De boomkwerkerscoöperatie Treeport Zundert organiseerde op de lichte grond in Zundert, hét episch centrum van boomkwekers, een demonstratie onkruid bestrijden. Relatief nieuw is dat nu ook de zaailingen met vijf rijen op een bed worden gewied met een gewascamera van bijvoorbeeld Steketee of Garford. Voorheen ging dit vooral op zicht. Bij het plantgoed met houterige structuur wordt vaak met tasters gewerkt.
Werken met luchtdruk
Veel bekijks trok de combinatie van loon- en grondwerkbedrijf W.Huybregts uit Zundert. Zij hebben een schoffel laten bouwen die wordt gestuurd door een gewascamera voor elk van de drie bedden. In de rijen wordt gewerkt met luchtdruk. Vanaf de compressor in de fronthef wordt met 6 bar druk onkruid uit de grond geblazen.
Juist in de spillenteelt, de basis van de laanbomen, is veel interesse voor veldrobots. Met portaalmachines over de hoge spillen heen werken, kan lang niet altijd. Een veldrobot tussen de rijen biedt dan uitkomst. Naïo, dat in 2020 een samen ging werken met accubouwer Varta, bouwde speciaal voor de zwaardere gronden de kleine Naïo Jo met een rupsonderstel. Hij was nog niet te zien, maar importeur Abemec melde alvast dat hij geheel vanaf de telefoon is te bedienen.

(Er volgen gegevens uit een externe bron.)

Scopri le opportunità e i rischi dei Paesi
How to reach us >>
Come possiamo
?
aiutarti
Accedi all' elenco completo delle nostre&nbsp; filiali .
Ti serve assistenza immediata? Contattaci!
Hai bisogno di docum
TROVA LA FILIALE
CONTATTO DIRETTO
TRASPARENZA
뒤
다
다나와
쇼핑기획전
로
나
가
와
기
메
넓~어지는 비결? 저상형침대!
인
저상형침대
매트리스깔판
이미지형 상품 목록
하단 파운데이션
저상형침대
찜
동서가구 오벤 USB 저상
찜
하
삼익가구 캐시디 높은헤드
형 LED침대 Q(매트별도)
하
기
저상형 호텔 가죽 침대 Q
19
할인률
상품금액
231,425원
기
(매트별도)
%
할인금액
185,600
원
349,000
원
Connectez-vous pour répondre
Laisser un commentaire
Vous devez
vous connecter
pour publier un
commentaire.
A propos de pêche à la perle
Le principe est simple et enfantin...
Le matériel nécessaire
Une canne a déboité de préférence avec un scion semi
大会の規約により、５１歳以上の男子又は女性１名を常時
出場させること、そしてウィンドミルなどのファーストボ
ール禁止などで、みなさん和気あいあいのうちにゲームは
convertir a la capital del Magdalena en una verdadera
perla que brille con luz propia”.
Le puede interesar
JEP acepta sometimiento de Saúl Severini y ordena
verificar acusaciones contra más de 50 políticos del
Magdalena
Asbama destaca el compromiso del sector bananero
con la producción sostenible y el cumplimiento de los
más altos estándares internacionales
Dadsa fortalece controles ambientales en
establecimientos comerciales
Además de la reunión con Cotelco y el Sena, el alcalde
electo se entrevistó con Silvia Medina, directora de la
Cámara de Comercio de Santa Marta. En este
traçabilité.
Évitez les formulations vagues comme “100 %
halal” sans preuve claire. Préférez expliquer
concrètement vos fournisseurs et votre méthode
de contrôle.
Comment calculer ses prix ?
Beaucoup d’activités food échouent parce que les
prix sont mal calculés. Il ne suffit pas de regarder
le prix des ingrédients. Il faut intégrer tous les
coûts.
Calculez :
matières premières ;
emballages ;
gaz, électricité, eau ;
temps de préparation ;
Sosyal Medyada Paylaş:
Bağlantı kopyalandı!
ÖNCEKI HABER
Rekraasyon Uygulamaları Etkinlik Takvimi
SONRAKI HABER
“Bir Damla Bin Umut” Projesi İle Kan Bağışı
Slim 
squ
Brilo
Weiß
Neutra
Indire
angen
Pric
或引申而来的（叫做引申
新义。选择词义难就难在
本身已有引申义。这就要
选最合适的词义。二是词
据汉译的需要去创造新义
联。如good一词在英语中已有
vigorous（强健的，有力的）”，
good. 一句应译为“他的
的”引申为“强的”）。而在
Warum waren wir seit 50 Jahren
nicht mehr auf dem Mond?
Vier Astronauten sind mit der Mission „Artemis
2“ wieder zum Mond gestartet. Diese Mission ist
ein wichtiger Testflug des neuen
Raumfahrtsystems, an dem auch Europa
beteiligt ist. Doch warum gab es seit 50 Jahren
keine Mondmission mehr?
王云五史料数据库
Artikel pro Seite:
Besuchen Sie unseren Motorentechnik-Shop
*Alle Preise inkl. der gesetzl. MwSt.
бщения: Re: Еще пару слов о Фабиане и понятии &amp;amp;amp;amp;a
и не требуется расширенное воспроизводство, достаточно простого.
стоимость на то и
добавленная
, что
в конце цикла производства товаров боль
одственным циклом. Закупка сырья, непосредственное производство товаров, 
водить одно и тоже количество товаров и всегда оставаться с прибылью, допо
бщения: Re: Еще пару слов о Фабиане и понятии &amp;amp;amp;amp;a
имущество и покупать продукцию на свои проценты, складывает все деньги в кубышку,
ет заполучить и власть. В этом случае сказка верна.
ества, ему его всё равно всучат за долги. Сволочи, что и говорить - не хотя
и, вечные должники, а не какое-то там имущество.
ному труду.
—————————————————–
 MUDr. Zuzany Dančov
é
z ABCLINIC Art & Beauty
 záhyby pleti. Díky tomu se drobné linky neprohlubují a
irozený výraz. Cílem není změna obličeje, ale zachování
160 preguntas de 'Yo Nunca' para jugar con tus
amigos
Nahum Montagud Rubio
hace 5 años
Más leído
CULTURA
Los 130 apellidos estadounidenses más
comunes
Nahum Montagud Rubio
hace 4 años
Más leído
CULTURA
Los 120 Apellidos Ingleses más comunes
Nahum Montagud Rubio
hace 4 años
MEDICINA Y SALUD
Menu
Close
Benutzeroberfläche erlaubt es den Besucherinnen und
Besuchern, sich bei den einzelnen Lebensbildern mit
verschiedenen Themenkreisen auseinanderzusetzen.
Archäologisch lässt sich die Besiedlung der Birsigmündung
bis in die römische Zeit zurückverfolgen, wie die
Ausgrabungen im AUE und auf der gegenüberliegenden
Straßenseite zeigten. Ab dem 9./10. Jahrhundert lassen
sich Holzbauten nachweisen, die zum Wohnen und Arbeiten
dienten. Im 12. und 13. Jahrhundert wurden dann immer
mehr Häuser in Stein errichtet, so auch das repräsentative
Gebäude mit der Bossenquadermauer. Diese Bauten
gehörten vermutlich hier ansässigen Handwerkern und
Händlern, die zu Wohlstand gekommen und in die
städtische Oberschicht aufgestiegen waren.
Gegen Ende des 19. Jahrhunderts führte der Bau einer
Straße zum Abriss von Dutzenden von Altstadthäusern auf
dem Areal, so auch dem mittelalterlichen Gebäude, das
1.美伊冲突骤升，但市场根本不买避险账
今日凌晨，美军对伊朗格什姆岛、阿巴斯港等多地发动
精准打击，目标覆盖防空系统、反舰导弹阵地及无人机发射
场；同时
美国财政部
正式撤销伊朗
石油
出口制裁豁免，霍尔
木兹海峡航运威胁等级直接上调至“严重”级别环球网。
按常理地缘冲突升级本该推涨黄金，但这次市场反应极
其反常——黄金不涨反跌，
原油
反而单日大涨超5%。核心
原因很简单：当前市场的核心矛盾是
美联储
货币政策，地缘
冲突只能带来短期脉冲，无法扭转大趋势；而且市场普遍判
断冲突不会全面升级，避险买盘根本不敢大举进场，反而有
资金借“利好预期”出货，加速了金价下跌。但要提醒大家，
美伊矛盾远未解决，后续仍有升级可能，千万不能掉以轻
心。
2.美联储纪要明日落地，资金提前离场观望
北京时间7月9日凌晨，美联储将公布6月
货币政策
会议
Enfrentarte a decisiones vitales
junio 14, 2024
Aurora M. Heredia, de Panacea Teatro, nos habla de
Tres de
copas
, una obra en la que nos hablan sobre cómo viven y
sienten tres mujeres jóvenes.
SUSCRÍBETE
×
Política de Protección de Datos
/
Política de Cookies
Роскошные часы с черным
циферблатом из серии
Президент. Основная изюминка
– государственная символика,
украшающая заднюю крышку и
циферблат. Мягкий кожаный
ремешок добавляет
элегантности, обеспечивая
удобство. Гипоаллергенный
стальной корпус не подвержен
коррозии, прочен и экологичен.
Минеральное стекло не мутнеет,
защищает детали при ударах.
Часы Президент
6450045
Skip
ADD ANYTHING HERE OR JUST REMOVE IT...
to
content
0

De Aigro-vierwielige veldrobot met een aangedreven wiedeg kan op één acculading maximaal tien uur wieden of maaien. De Nederlandse veldrobot kost tussen de 25.000 en 30.000 euro, maar houdt dan ook 5 tot 10 hectare schoon. Met 60 bij 1,30 bij 60 centimeter is hij eenvoudig te installeren.
Nauwkeurig werken met minimale bodembelasting als een veldrobot, maar met de constante menselijke controle. Dit brengt de kleine schoffel van Gebr. Ezendam uit Borne, ontwikkeld door Hens Hinloopen. Zonder veel inspanning is er met een snelheid van 2, 4 of 6 kilometer per uur achteraan te lopen. Het element is modulair opgebouwd en te voorzien van LVS-spuittechniek en kunstmeststrooier.
‘De kracht in het wiel is zo groot dat hij mijn auto met gemak van zijn plek trekt’, aldus Hinloopen tijdens een kleine demo. ‘Een van mijn klanten heeft er al 580 kilometer mee gelopen.’ De elektrisch aangedreven schoffel kost ruim 4.000 euro en de trikeversie, met zitplaats en twee aangedreven wielen, tikt de 16.000 euro aan.
‘Er is MIA- en Vamil-belastingvoordeel op te krijgen’, zegt Hinloopen. ‘Het is het zeker waard. Alles wat veel weegt, kost opbrengst. Zeker in biologische teelten waar je voor onkruidbestrijding elke veertien dagen weer terugkomt.’